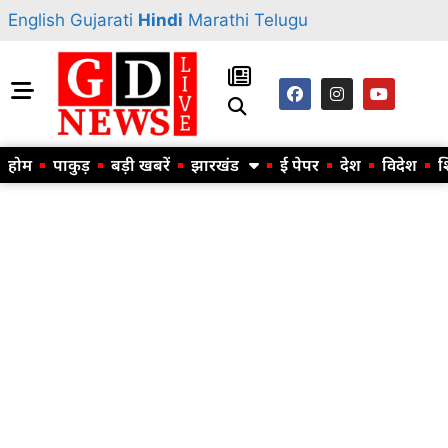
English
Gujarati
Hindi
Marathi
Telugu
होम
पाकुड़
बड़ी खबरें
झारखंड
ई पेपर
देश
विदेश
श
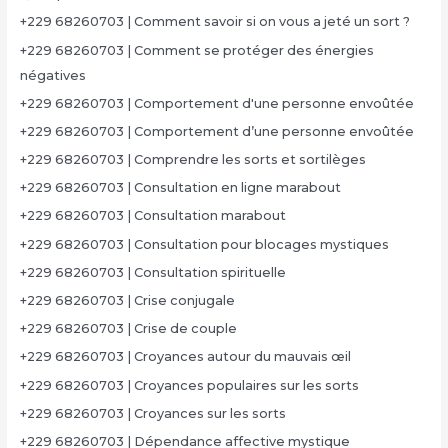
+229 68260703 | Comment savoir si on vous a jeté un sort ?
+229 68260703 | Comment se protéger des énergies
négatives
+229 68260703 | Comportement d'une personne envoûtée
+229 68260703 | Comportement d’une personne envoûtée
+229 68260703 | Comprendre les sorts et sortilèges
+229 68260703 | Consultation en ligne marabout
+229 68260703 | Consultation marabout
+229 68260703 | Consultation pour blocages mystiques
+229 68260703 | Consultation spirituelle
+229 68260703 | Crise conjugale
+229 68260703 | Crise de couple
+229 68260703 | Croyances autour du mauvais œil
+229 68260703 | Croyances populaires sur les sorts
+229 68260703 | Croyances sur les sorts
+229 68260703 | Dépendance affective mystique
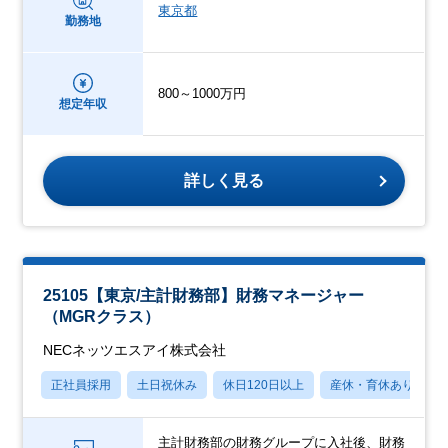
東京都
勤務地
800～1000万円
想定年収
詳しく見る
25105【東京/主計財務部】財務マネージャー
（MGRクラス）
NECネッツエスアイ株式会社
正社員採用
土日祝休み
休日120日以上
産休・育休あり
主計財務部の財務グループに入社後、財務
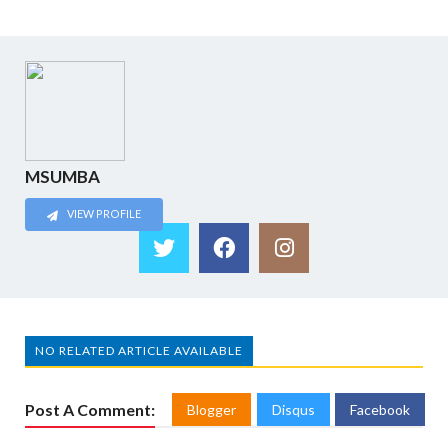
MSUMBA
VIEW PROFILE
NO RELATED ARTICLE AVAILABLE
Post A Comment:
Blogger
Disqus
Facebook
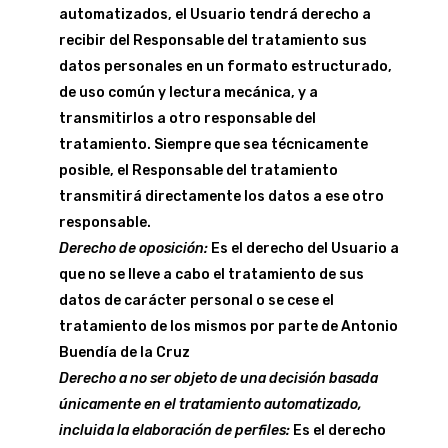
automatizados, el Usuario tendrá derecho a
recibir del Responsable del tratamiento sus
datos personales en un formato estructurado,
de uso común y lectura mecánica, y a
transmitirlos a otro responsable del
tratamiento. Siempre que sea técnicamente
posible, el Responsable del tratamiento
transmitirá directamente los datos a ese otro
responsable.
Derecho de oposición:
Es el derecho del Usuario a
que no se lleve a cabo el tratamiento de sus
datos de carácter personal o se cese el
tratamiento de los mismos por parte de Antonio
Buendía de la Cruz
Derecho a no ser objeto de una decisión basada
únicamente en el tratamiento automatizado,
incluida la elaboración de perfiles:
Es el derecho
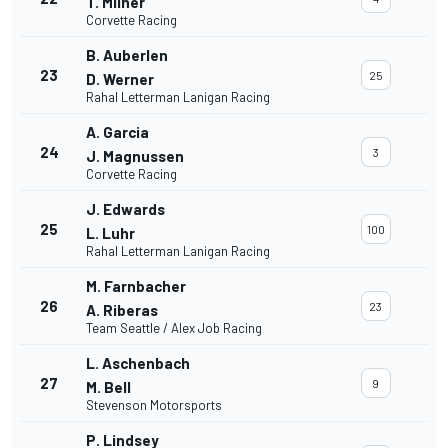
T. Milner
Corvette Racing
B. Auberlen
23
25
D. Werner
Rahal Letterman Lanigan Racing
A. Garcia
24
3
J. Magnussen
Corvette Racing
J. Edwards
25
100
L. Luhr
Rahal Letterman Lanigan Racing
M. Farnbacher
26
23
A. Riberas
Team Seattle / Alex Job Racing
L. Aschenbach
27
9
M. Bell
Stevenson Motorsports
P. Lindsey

§ TASK ITEM
Look over the records above and filter for each line with the word "envoûtée".

§ TASK SOLUTION
+229 68260703 | Comportement d'une personne envoûtée
+229 68260703 | Comportement d’une personne envoûtée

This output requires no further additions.